Reproduce every line of the material below, keeping each one unchanged.

[start of Supplied information]

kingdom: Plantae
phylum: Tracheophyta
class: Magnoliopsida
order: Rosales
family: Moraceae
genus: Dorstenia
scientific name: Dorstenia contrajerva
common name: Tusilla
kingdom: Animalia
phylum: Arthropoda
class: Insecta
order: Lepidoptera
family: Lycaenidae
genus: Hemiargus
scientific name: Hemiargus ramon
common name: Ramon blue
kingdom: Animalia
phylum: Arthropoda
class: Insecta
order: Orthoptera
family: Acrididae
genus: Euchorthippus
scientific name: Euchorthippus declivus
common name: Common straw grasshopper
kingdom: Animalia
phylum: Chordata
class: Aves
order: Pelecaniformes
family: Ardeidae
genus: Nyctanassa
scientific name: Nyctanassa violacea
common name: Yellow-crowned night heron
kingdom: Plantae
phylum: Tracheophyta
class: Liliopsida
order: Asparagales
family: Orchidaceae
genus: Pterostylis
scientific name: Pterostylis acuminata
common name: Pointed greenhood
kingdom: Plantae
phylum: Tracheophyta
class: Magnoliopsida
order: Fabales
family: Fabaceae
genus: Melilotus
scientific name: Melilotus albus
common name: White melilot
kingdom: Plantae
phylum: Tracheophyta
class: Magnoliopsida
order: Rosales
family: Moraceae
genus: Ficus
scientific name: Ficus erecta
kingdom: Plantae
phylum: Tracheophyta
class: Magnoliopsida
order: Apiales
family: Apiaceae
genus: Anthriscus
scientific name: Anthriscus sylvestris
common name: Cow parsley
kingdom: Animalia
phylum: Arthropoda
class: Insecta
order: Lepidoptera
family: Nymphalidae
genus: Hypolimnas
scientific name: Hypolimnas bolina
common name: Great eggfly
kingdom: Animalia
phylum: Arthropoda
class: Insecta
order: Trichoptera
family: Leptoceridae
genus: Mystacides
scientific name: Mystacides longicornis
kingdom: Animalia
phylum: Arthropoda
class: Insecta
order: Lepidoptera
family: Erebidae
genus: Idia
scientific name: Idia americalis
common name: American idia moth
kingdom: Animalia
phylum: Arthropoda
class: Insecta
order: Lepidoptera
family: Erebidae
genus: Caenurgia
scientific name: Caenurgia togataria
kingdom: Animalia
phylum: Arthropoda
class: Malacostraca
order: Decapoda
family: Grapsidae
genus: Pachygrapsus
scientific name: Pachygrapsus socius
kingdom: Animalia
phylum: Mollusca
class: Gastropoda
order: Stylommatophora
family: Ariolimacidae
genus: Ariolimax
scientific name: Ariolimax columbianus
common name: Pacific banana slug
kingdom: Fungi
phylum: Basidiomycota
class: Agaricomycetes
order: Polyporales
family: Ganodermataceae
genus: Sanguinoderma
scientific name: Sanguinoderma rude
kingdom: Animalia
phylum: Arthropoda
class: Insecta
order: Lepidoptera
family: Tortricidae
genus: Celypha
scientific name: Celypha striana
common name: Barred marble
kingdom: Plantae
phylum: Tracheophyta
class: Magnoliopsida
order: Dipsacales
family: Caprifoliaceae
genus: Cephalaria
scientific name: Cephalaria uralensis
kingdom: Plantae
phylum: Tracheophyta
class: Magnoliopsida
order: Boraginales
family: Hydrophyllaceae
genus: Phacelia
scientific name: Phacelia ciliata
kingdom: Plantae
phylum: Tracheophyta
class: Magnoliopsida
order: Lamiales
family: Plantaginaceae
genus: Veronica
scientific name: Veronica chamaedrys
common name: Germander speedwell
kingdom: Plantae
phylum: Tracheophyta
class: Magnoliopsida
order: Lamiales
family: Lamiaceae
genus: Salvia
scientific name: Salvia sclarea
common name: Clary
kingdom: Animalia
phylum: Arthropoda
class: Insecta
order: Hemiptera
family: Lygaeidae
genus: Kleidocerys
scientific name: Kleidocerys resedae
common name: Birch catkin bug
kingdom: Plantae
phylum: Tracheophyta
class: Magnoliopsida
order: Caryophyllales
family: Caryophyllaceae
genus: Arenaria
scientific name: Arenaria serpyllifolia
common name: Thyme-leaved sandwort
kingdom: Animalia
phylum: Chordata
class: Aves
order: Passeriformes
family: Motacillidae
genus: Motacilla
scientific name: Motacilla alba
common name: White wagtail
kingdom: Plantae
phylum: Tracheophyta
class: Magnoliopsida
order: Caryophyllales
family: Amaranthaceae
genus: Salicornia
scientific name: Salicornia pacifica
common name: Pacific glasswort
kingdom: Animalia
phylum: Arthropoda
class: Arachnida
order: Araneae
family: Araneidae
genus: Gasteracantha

[end of Supplied information]

Answer below:
kingdom: Plantae
phylum: Tracheophyta
class: Magnoliopsida
order: Rosales
family: Moraceae
genus: Dorstenia
scientific name: Dorstenia contrajerva
common name: Tusilla
kingdom: Animalia
phylum: Arthropoda
class: Insecta
order: Lepidoptera
family: Lycaenidae
genus: Hemiargus
scientific name: Hemiargus ramon
common name: Ramon blue
kingdom: Animalia
phylum: Arthropoda
class: Insecta
order: Orthoptera
family: Acrididae
genus: Euchorthippus
scientific name: Euchorthippus declivus
common name: Common straw grasshopper
kingdom: Animalia
phylum: Chordata
class: Aves
order: Pelecaniformes
family: Ardeidae
genus: Nyctanassa
scientific name: Nyctanassa violacea
common name: Yellow-crowned night heron
kingdom: Plantae
phylum: Tracheophyta
class: Liliopsida
order: Asparagales
family: Orchidaceae
genus: Pterostylis
scientific name: Pterostylis acuminata
common name: Pointed greenhood
kingdom: Plantae
phylum: Tracheophyta
class: Magnoliopsida
order: Fabales
family: Fabaceae
genus: Melilotus
scientific name: Melilotus albus
common name: White melilot
kingdom: Plantae
phylum: Tracheophyta
class: Magnoliopsida
order: Rosales
family: Moraceae
genus: Ficus
scientific name: Ficus erecta
kingdom: Plantae
phylum: Tracheophyta
class: Magnoliopsida
order: Apiales
family: Apiaceae
genus: Anthriscus
scientific name: Anthriscus sylvestris
common name: Cow parsley
kingdom: Animalia
phylum: Arthropoda
class: Insecta
order: Lepidoptera
family: Nymphalidae
genus: Hypolimnas
scientific name: Hypolimnas bolina
common name: Great eggfly
kingdom: Animalia
phylum: Arthropoda
class: Insecta
order: Trichoptera
family: Leptoceridae
genus: Mystacides
scientific name: Mystacides longicornis
kingdom: Animalia
phylum: Arthropoda
class: Insecta
order: Lepidoptera
family: Erebidae
genus: Idia
scientific name: Idia americalis
common name: American idia moth
kingdom: Animalia
phylum: Arthropoda
class: Insecta
order: Lepidoptera
family: Erebidae
genus: Caenurgia
scientific name: Caenurgia togataria
kingdom: Animalia
phylum: Arthropoda
class: Malacostraca
order: Decapoda
family: Grapsidae
genus: Pachygrapsus
scientific name: Pachygrapsus socius
kingdom: Animalia
phylum: Mollusca
class: Gastropoda
order: Stylommatophora
family: Ariolimacidae
genus: Ariolimax
scientific name: Ariolimax columbianus
common name: Pacific banana slug
kingdom: Fungi
phylum: Basidiomycota
class: Agaricomycetes
order: Polyporales
family: Ganodermataceae
genus: Sanguinoderma
scientific name: Sanguinoderma rude
kingdom: Animalia
phylum: Arthropoda
class: Insecta
order: Lepidoptera
family: Tortricidae
genus: Celypha
scientific name: Celypha striana
common name: Barred marble
kingdom: Plantae
phylum: Tracheophyta
class: Magnoliopsida
order: Dipsacales
family: Caprifoliaceae
genus: Cephalaria
scientific name: Cephalaria uralensis
kingdom: Plantae
phylum: Tracheophyta
class: Magnoliopsida
order: Boraginales
family: Hydrophyllaceae
genus: Phacelia
scientific name: Phacelia ciliata
kingdom: Plantae
phylum: Tracheophyta
class: Magnoliopsida
order: Lamiales
family: Plantaginaceae
genus: Veronica
scientific name: Veronica chamaedrys
common name: Germander speedwell
kingdom: Plantae
phylum: Tracheophyta
class: Magnoliopsida
order: Lamiales
family: Lamiaceae
genus: Salvia
scientific name: Salvia sclarea
common name: Clary
kingdom: Animalia
phylum: Arthropoda
class: Insecta
order: Hemiptera
family: Lygaeidae
genus: Kleidocerys
scientific name: Kleidocerys resedae
common name: Birch catkin bug
kingdom: Plantae
phylum: Tracheophyta
class: Magnoliopsida
order: Caryophyllales
family: Caryophyllaceae
genus: Arenaria
scientific name: Arenaria serpyllifolia
common name: Thyme-leaved sandwort
kingdom: Animalia
phylum: Chordata
class: Aves
order: Passeriformes
family: Motacillidae
genus: Motacilla
scientific name: Motacilla alba
common name: White wagtail
kingdom: Plantae
phylum: Tracheophyta
class: Magnoliopsida
order: Caryophyllales
family: Amaranthaceae
genus: Salicornia
scientific name: Salicornia pacifica
common name: Pacific glasswort
kingdom: Animalia
phylum: Arthropoda
class: Arachnida
order: Araneae
family: Araneidae
genus: Gasteracantha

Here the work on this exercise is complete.